* Task requirements
Convert everything from the line containing "えるにーにょの視聴者層は？炎上して面白くない" down to the line containing "Weiterlesen", both included, into a numbered list with no blank lines and no pictures.

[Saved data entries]
☆ ☆ ☆ ☆ ☆ ☆ ☆
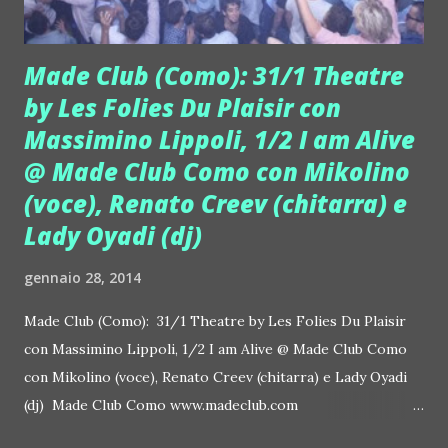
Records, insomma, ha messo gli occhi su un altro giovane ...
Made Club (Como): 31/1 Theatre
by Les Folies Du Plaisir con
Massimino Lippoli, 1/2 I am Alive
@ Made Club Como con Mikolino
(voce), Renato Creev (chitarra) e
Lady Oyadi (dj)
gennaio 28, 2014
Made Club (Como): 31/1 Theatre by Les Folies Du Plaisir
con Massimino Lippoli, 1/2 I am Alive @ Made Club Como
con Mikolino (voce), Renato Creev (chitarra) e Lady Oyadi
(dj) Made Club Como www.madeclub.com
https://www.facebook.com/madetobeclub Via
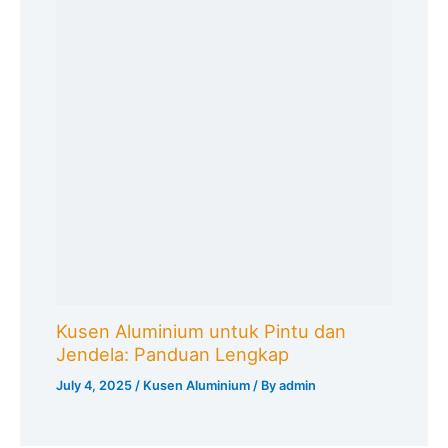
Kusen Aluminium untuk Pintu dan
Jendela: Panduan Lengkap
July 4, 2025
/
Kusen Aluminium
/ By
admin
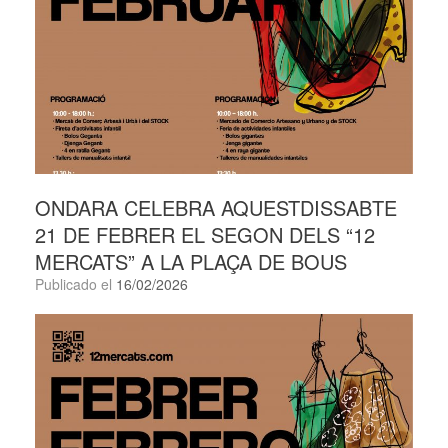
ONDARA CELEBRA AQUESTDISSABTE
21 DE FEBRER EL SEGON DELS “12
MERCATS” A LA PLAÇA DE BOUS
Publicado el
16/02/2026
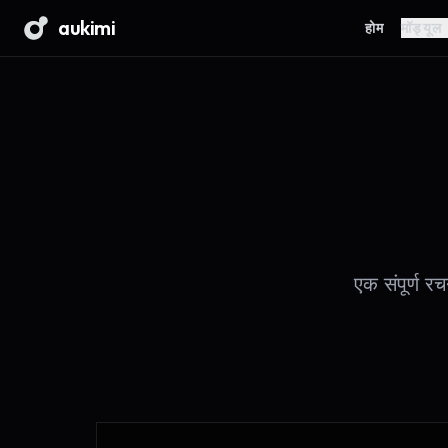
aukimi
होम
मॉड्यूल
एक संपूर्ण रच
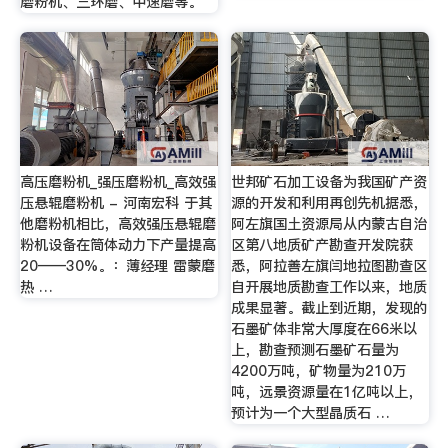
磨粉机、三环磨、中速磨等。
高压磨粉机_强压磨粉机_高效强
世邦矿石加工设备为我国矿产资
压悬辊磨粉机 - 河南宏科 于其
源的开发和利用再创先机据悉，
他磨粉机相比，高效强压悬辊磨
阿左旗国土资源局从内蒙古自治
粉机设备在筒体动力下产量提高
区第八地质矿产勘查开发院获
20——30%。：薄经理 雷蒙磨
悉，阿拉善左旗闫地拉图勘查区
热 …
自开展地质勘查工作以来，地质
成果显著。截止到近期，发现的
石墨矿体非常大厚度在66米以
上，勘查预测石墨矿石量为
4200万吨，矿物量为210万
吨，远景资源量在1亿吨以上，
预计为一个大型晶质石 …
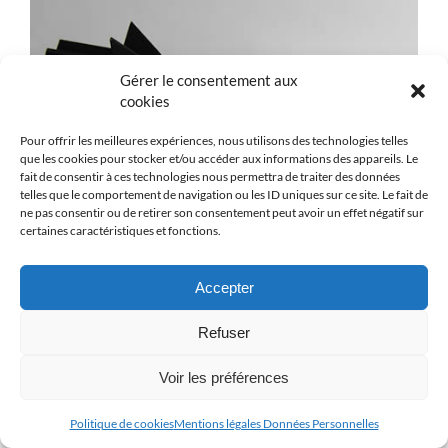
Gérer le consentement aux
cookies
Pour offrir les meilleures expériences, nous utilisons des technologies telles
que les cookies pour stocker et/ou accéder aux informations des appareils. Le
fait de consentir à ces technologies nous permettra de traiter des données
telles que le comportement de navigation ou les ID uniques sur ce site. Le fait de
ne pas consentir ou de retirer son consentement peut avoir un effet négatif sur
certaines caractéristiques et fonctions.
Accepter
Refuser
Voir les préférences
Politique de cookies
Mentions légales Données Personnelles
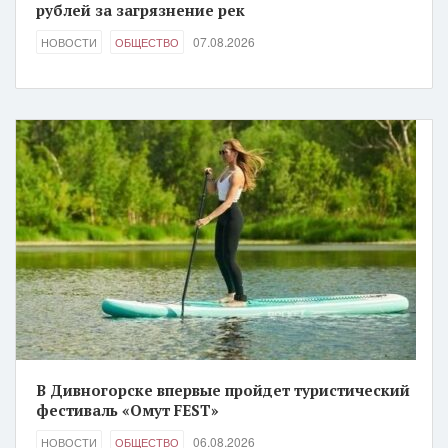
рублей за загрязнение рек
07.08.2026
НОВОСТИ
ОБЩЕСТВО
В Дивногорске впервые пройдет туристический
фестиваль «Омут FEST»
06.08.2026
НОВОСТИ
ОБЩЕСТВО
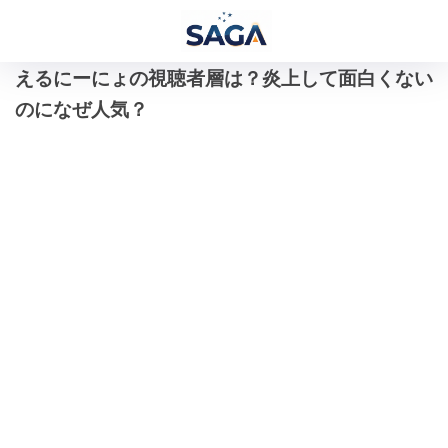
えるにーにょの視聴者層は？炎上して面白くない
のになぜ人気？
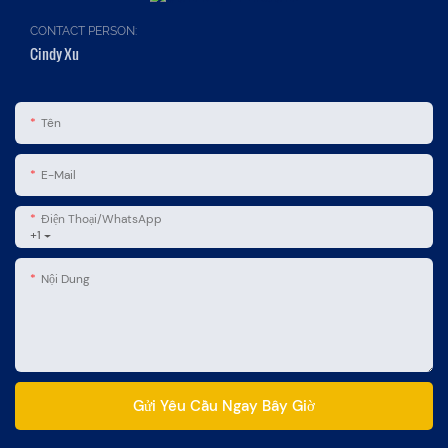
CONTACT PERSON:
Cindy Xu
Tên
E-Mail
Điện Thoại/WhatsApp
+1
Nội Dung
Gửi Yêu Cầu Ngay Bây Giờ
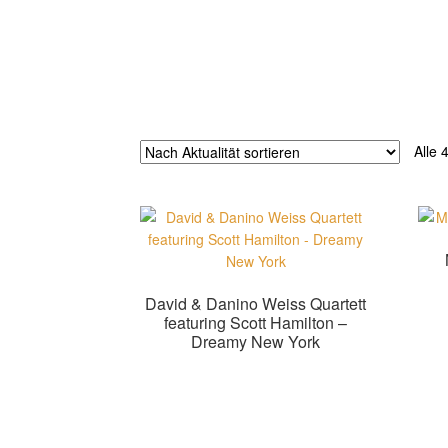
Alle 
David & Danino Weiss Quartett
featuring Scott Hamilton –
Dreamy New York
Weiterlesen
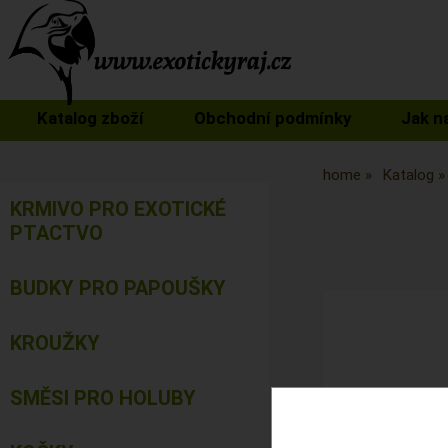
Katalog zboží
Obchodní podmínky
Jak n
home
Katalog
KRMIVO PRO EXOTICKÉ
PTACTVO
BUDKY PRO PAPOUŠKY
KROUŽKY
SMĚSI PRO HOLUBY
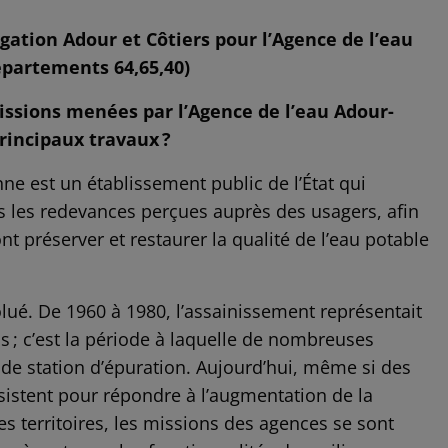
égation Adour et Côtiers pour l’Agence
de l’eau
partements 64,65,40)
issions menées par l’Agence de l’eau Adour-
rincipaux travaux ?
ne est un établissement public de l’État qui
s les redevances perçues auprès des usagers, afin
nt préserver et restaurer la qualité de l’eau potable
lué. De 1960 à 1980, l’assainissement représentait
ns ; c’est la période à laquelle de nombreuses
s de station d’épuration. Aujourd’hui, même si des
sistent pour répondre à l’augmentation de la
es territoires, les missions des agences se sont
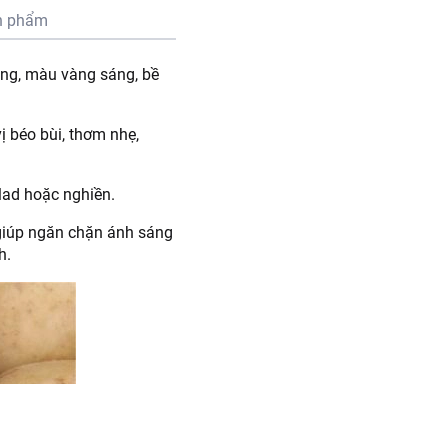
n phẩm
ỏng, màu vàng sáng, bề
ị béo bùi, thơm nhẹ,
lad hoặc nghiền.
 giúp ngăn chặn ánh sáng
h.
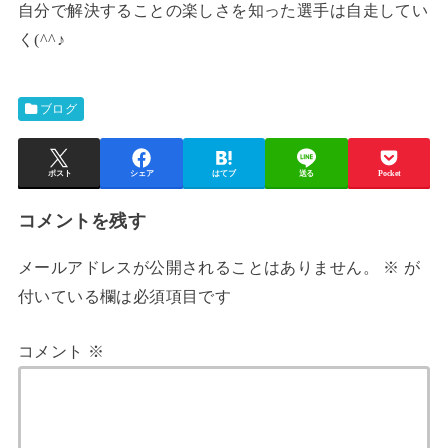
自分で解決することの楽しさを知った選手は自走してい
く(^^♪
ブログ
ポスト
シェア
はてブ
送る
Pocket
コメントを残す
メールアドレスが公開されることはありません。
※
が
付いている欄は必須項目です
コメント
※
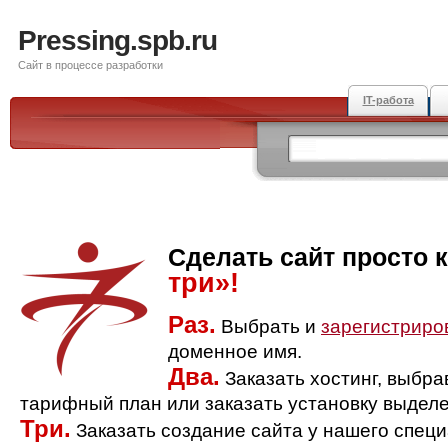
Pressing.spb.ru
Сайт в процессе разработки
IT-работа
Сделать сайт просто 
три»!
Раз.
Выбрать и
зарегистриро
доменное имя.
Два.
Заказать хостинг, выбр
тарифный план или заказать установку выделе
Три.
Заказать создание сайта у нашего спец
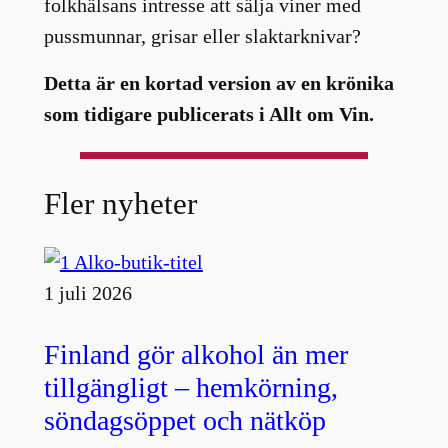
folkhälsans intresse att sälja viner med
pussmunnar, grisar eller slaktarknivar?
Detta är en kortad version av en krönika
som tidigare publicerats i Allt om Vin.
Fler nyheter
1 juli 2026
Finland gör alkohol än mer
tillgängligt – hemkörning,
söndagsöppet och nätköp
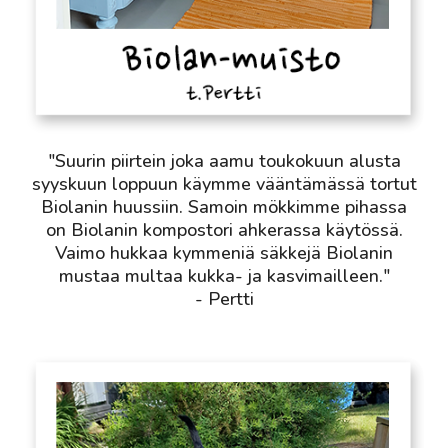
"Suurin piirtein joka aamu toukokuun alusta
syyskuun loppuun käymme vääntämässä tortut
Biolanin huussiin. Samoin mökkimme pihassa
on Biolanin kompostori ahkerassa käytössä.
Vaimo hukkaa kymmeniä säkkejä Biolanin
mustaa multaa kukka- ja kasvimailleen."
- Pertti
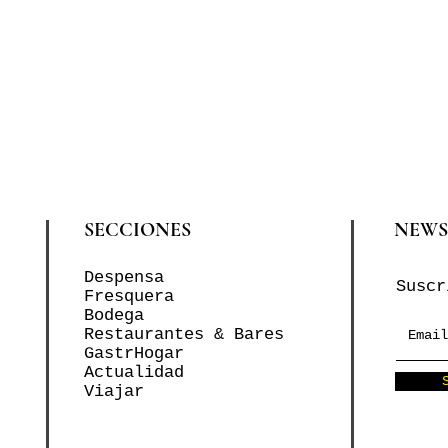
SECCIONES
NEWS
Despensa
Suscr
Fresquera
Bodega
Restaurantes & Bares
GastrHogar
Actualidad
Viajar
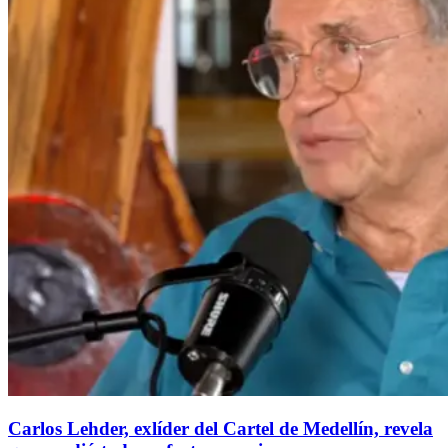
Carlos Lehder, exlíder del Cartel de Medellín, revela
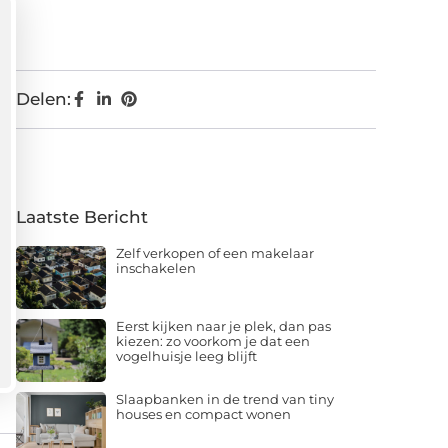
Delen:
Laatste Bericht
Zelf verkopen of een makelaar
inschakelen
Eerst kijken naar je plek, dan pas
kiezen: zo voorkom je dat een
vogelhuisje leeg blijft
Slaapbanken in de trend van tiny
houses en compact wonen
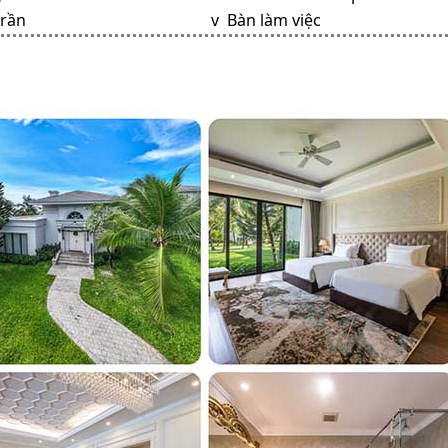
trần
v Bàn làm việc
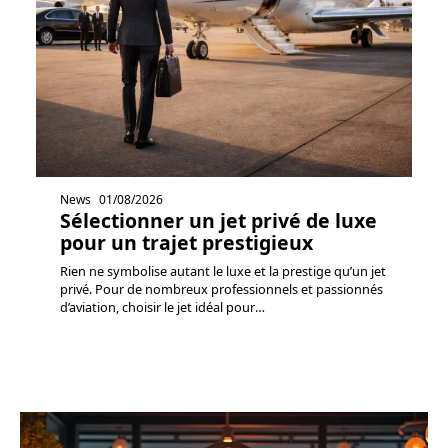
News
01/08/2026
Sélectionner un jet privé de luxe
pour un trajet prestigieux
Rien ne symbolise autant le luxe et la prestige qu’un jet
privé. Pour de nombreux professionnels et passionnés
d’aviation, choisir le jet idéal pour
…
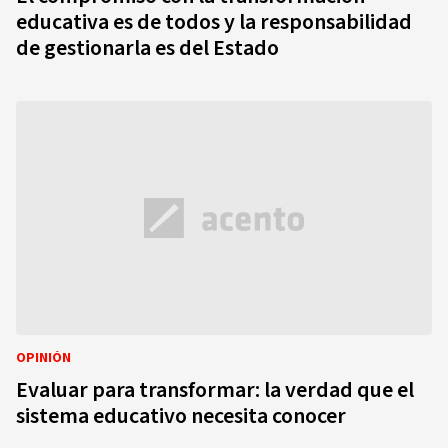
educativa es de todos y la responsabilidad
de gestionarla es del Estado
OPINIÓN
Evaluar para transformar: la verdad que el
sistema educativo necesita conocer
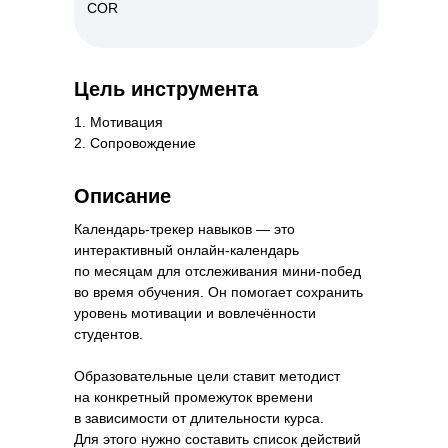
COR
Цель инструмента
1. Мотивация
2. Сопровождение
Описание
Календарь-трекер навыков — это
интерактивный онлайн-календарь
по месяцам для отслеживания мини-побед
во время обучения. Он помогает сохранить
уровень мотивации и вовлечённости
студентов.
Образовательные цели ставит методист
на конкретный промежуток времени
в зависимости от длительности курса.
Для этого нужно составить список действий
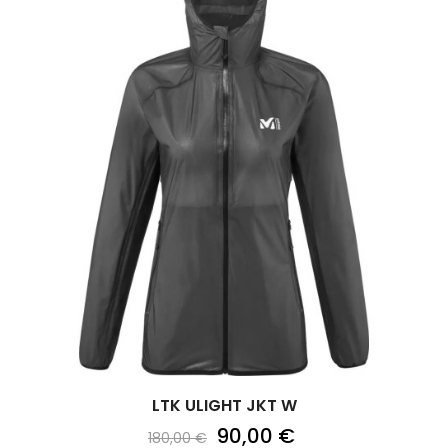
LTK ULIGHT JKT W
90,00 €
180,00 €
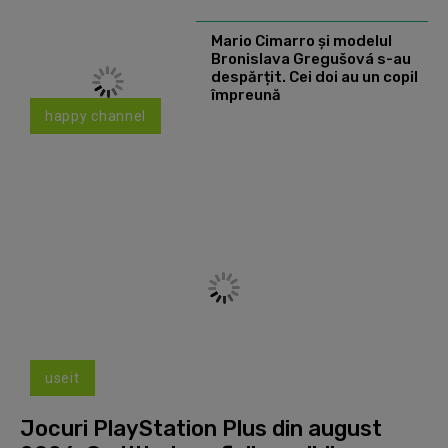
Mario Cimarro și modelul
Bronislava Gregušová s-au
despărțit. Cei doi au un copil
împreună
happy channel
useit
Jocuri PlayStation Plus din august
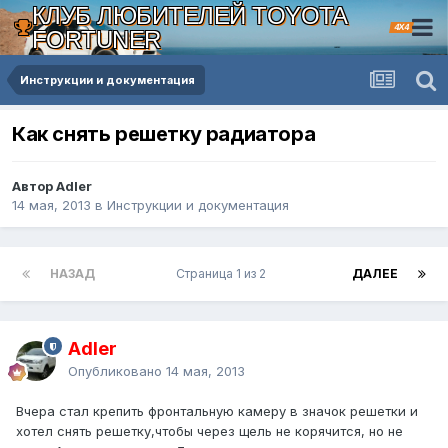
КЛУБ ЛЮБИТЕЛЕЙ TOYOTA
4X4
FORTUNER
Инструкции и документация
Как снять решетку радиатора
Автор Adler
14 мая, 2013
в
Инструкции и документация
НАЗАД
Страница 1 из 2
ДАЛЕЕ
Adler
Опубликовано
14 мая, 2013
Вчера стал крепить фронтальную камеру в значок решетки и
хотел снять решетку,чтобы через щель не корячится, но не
☆ ☆ ☆ ☆ ☆ ☆ ☆
* Task answer
1. えるにーにょの視聴者層は？炎上して面白くない
2. のになぜ人気？
3. CONTACT PERSON:
4. Cindy Xu
5. Tên
6. E-Mail
7. Điện Thoại/WhatsApp
8. +1
9. Nội Dung
10. Gửi Yêu Cầu Ngay Bây Giờ
11. Alle 
12. David & Danino Weiss Quartett
13. featuring Scott Hamilton –
14. Dreamy New York
15. Weiterlesen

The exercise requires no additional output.